It's one of the universal do's we mentioned above, but it's worth mentioning again. You deserve a wedding vendor who doesn't blink when you tell them you want an eco-friendly goth wedding under a full moon. Hiring a vendor who celebrates your vision and your core values is the best investment you can make for your wedding.

We know it can be exhausting to sift through the interwebs trying to find someone who checks all the boxes. That's why we've curated the Offbeat Wed Vendor Guide, a wedding vendor directory filled with wedding professionals who align with our values of acceptance, diversity, and inclusivity. There's even a feature where you can see if each vendor identifies as the following: BIPOC, disabled, nonbinary, LGBTQ+, or neurodivergent. This makes it easier for non-traditional nearlyweds to connect with non-traditional wedding vendors who truly get them!

DO: Ask your community to help with wedding plans

You and your partner don't have to tackle wedding plans alone. Weddings are inherently a communal experience! The people who support your love want to see you happy. When things get overwhelming, don't be afraid to ask for help!

Keep in mind when you're asking a loved one for assistance, it should be in the scope of what they're capable of doing. Remember, they may not necessarily be professionals, but they are doing their best… and their best is more than enough!

DO: Invite folks who spark joy

Think of people who, if you saw them randomly for the first time in years, you'd feel excited. Those are the folks you should be inviting to your wedding day!
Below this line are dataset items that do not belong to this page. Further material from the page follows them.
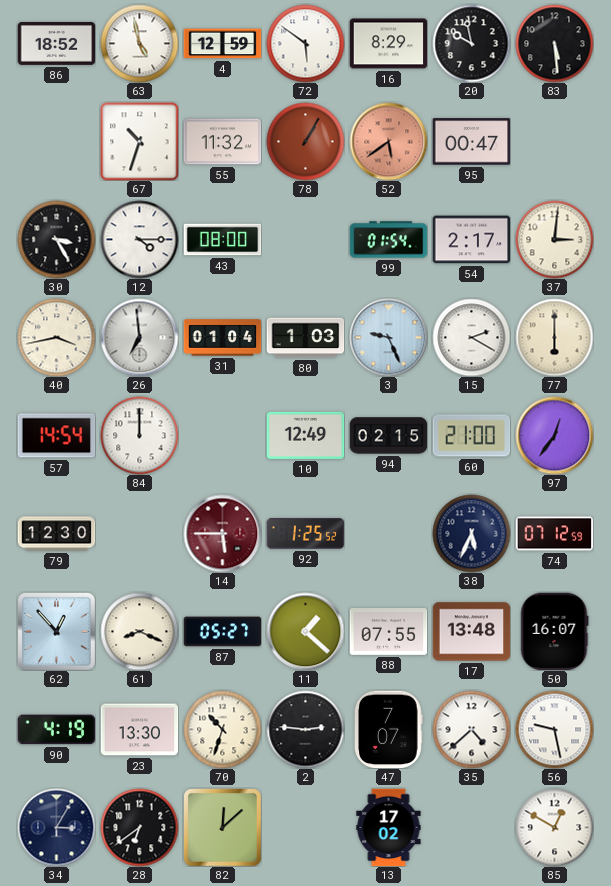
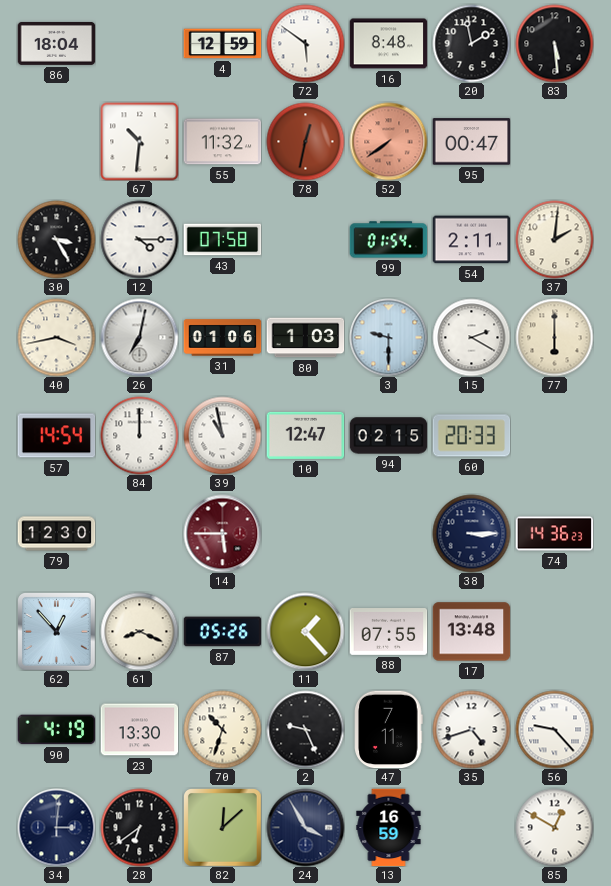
86: 18:52 -> 18:04
63: 4:58 -> none
16: 8:29 -> 8:48
20: 9:58 -> 1:58
67: 10:33 -> 10:31
78: 1:05 -> 12:32
52: 5:39 -> 7:39
43: 08:00 -> 07:58
54: 2:17 -> 2:11
37: 3:01 -> 2:01
26: 6:59 -> 7:02
31: 01:04 -> 01:06
3: 9:26 -> 9:30
39: none -> 10:58
10: 12:49 -> 12:47
60: 21:00 -> 20:33
97: 12:36 -> none
92: 1:25 -> none
38: 5:34 -> 3:15
74: 07:12 -> 14:36
87: 05:27 -> 05:26
11: 1:22 -> 1:23
50: 16:07 -> none
2: 2:46 -> 9:26
47: 7:07 -> 7:11
35: 4:38 -> 4:42
56: 9:28 -> 9:23
34: 3:05 -> 3:01
24: none -> 3:55
13: 17:02 -> 16:59
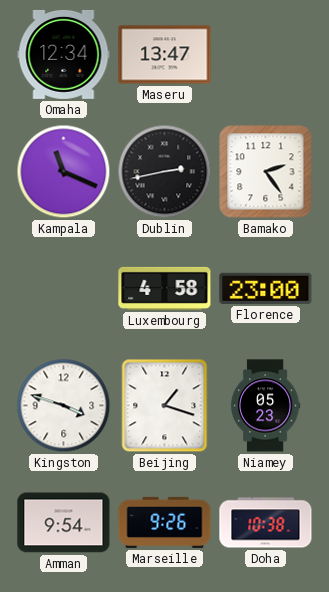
And finally, the most important “Do” of a non-traditional wedding:

Take moments throughout the day to fully breathe in the experience. Sorta like a mental snapshot. Look into your partner's eyes and notice how you feel. Pause when you get to the altar and look out at all your loved ones who came here to celebrate and support you. You'll thank yourself for those small moments of mindfulness for years after the wedding.